↓↓↓
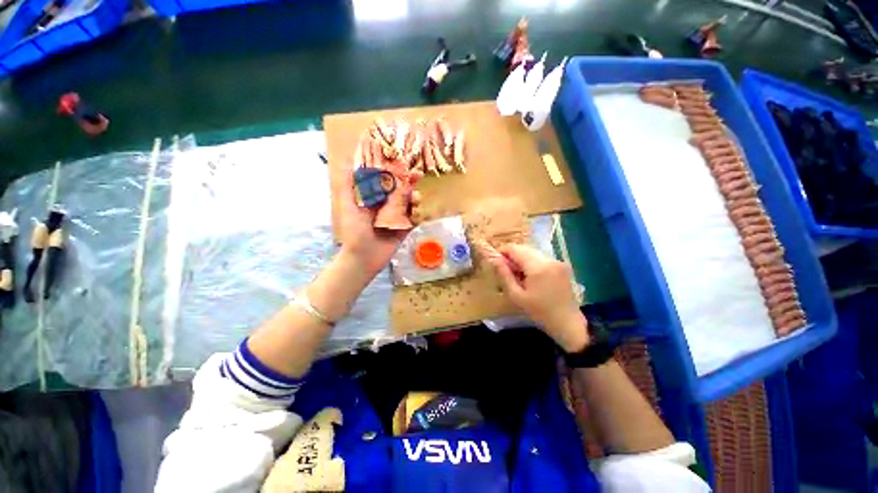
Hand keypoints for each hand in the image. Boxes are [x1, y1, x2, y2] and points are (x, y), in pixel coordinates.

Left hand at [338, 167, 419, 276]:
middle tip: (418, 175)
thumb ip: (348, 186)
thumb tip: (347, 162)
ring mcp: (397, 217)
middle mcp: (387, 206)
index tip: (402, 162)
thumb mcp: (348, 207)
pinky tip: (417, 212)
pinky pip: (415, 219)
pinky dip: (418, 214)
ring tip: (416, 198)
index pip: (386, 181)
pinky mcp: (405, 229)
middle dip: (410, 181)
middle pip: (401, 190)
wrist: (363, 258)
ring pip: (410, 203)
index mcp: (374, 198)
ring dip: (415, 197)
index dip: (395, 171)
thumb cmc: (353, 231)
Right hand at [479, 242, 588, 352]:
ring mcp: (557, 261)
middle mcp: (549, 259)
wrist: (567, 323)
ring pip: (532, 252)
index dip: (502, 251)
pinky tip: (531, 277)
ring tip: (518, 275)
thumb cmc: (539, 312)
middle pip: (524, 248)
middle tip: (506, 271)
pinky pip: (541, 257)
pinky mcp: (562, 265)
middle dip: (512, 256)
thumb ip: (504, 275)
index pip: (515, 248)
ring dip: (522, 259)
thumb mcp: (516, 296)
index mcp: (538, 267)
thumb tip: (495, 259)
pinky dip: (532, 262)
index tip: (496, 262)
↑↑↑
↓↓↓
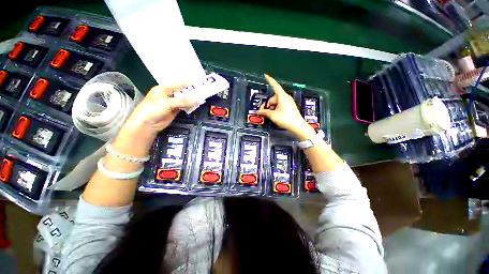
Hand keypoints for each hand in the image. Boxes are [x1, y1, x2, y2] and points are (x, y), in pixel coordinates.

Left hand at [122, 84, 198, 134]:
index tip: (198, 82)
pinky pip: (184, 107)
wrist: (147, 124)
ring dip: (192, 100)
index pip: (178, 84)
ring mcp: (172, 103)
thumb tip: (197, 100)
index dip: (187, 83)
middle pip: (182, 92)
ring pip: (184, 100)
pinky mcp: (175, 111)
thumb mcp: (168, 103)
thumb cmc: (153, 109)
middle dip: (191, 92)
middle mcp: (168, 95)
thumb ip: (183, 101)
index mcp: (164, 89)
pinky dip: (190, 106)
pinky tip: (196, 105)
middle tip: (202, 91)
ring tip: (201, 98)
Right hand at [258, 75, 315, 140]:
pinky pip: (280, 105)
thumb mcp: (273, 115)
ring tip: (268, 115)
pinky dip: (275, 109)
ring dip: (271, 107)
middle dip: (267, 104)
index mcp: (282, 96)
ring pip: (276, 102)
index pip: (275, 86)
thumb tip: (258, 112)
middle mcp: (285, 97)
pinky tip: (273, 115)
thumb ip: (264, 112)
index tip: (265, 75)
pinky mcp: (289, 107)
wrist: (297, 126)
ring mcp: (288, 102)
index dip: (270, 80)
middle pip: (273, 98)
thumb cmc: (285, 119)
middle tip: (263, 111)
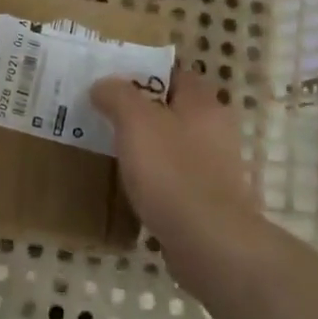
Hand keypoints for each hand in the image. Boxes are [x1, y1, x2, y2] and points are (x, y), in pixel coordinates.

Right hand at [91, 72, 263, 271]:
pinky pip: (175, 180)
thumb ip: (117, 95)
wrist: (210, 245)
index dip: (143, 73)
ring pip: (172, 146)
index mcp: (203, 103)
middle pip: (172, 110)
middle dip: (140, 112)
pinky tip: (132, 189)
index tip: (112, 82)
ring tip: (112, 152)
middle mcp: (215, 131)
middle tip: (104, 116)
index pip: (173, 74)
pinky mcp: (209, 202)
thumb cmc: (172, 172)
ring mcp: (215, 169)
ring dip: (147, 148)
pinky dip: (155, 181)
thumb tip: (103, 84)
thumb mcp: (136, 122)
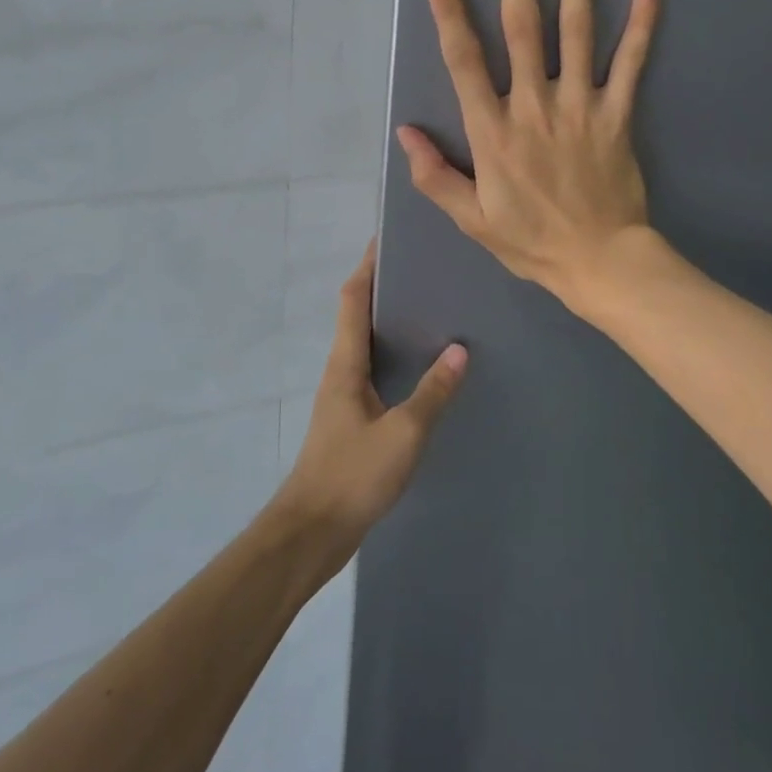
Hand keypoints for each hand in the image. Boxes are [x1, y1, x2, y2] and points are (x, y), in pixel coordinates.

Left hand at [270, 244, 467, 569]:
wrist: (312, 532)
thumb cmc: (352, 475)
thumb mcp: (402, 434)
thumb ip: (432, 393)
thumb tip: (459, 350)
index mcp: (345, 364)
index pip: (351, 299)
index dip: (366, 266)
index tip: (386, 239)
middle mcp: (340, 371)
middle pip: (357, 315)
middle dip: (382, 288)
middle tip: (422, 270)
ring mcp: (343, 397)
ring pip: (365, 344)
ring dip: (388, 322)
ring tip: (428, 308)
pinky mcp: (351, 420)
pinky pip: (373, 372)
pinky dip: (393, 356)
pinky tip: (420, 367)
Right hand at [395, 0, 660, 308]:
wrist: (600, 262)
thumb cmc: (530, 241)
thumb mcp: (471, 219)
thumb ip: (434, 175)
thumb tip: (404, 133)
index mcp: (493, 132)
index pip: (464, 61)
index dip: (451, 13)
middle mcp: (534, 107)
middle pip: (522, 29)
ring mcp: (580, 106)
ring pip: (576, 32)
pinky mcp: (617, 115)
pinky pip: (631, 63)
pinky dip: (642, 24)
↑↑↑
__How to complete this task__. Which lines of the listing contain the string "Right"? Copy every one of them.

__Expected answer__.
Right hand at [479, 242, 588, 352]:
Right hand at [258, 75, 315, 140]:
Right hand at [91, 72, 263, 271]:
Right hand at [395, 0, 660, 308]:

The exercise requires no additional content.